Sofern Ihnen das nicht reichen sollte: Allein die Fähre in Linz verbraucht pro Tag 800 Liter Dieselkraftstoff.(http://www.fazschule.net/project/jugendschreibt/1328).
Selbst bei dem neueren Modell der Fähre dürfte dieser bei über 500 Litern Diesel liegen. Den Feinstoffausstoß möchte ich hier nicht wissen. Eine Rheinquerung wäre hier aus wirtschaftlicher und ökologischer Sicht wesentlich sinnvoller. Solarpanels als Straßenbelag, kleine Wasserkraftturbinen in den Brückenfundamenten und ein grüner Komplettbewuchs dürften ebenfalls einen positiven Einfluss auf die Umwelt haben. Dieses Projekt birgt viel Potential für die ganze Region. http://www.spiegel.de/reise/staedte/garden-bridge-in-london-wird-wohl-gebaut-a-1006462.html

Mit freundlichen Grüßen
Thomas Napp
#2 von Thomas Napp, am 08.04.2018 um 08:50 Uhr
Entlastung der B 42 durch neue Rheinbrücke...
Ausgerechnet Herr Hallerbach spricht von Entlstung der B 42 in Linz.
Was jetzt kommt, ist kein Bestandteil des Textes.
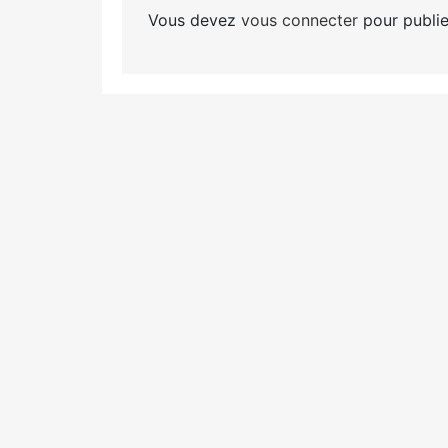
Vous devez
vous connecter
pour publie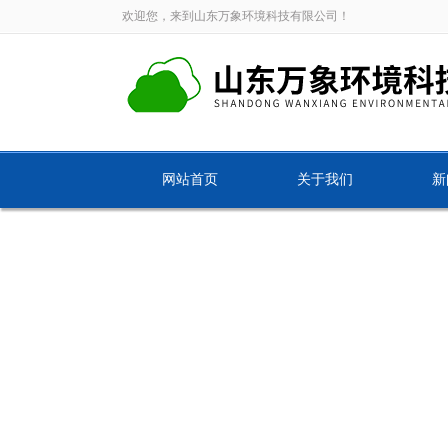
欢迎您，来到山东万象环境科技有限公司！
网站首页
关于我们
新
Ihm haben wir in Linz doch die quasi Freigabe der -eigentlich nur für Anlieger freien - Strecke zwischen Rheinbreitbach und Neuwied für den LKW Verkehr zu verdanken! Jetzt redet er von Entlastung, wobei er vorher die Belastung nicht so schlimm fand und desWegen dem Lkw Verkehr freie Fahrt gab, um die Wirtschaft zu stärken...
Eine aktuelle Feinstaubmessung an der B 42 in der Ortslage Linz hat einen Wert von 34 Mikrogramm pro Kubikmeter Luft ergeben. Wobei die Werte wg. der kalten Witterung zum Zeitpunkt der Messung noch um mind. 10% höher liegen dürften. Bei 20Mikrogramm bereits stark gesundheitsgefährdent sind. Das Ergebnis der Messung von Februar 2018 stelle ich den Herren Politikern gerne zur Verfügung.
Die Gründe für eine Rheinbrücke sind m.E. alle weit hergeholt und basieren auf nicht belegbaten Annahmen und politischen Fantasien.
Die aktuelle Feinstaubmessung ist dagegen real und belegbar.